→ Excerpted passage

Letter from the Superior General to friends and benefactors n. 93

Source: FSSPX News

Mitte operarios in messem tuam.
Send labourers into Thy harvest.

My dear faithful, friends and benefactors,

In a few days’ time, a new Jubilee Year will begin for the Catholic Church. I hope that many of you will gather with us in Rome, on 20th August 2025. There, we shall bear witness to our faith – a faith that we have received from the Church through her Tradition. This is our living faith that we have a duty to pass on, exactly as we have received it, free from any compromise with the spirit of the world.

May this jubilee also be a testimony of hope, especially in regards to the future of the Catholic Church and its indefectibility! Indeed, if we are deeply attached to the Rome as it was, we must be intimately concerned for the Church of tomorrow. Obviously, we know Christ’s promise that He will be with Her until the end of time, despite the attacks of the devil. However, we must understand that this promise necessarily implies our participation. Our Blessed Lord is counting on our efforts – prompted and nourished by His grace, so as to guarantee the Church’s indefectibility.

→ Given material
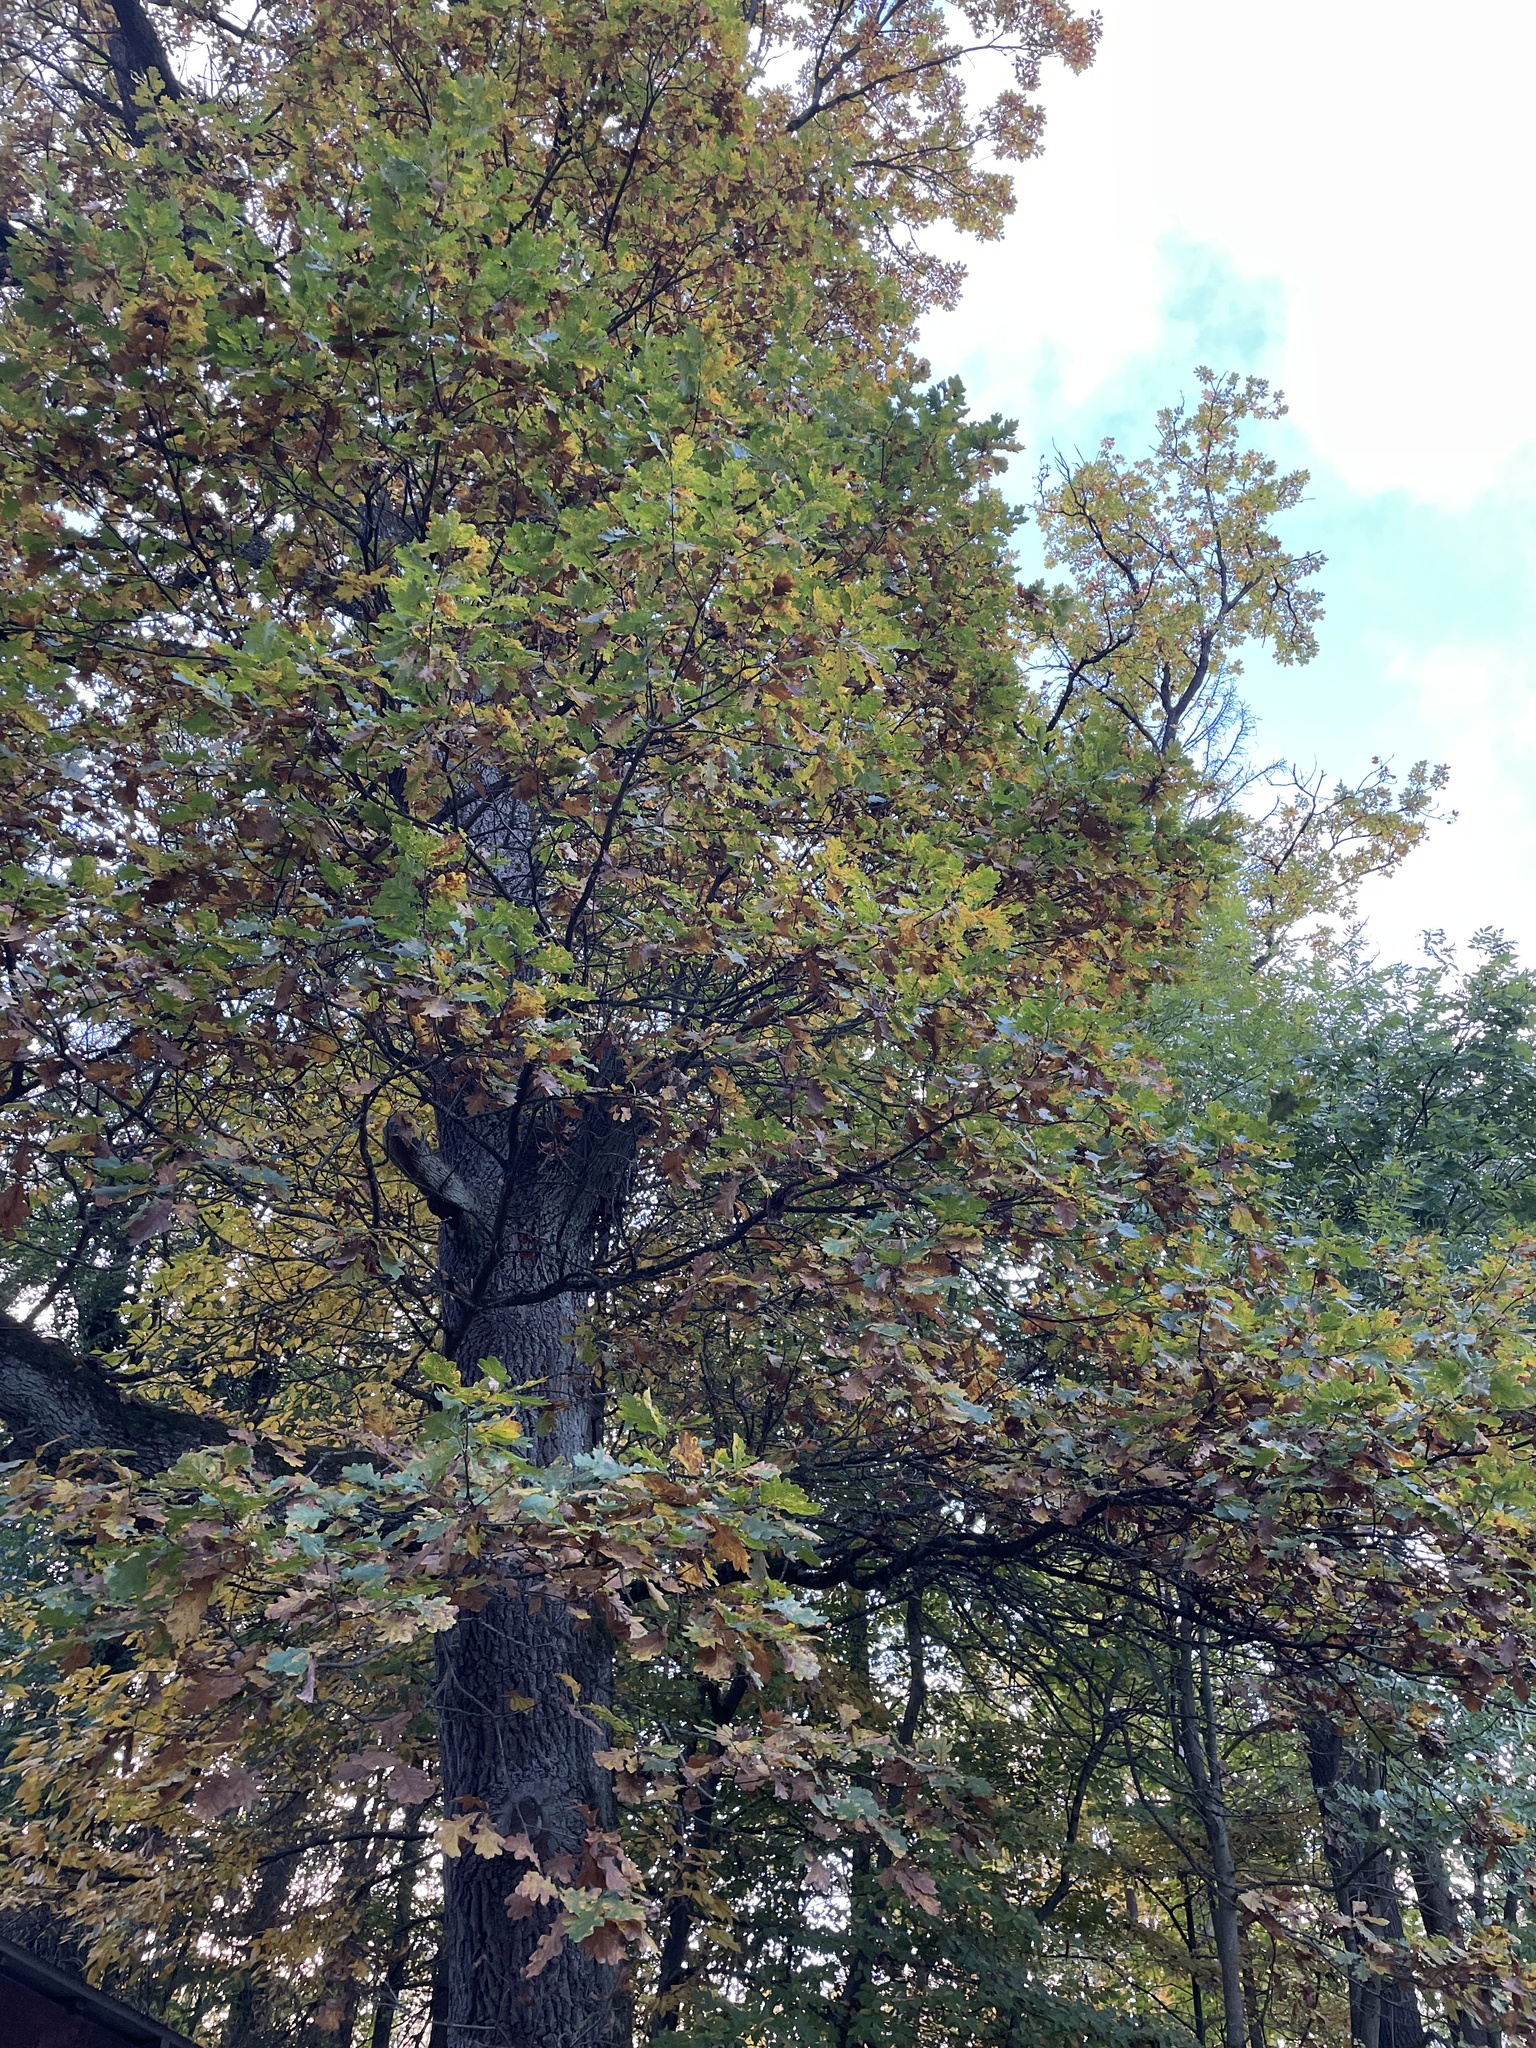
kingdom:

→ Request A
Transcribe the part of the Superior General's letter that opens with the words containing "Letter from the" and closes with "of the world.".
→ Request B
List every group of people the Superior General's letter addresses in its greeting line.

→ Exercise result A
Letter from the Superior General to friends and benefactors n. 93

Source: FSSPX News

Mitte operarios in messem tuam.
Send labourers into Thy harvest.

My dear faithful, friends and benefactors,

In a few days’ time, a new Jubilee Year will begin for the Catholic Church. I hope that many of you will gather with us in Rome, on 20th August 2025. There, we shall bear witness to our faith – a faith that we have received from the Church through her Tradition. This is our living faith that we have a duty to pass on, exactly as we have received it, free from any compromise with the spirit of the world.

→ Exercise result B
faithful, friends, benefactors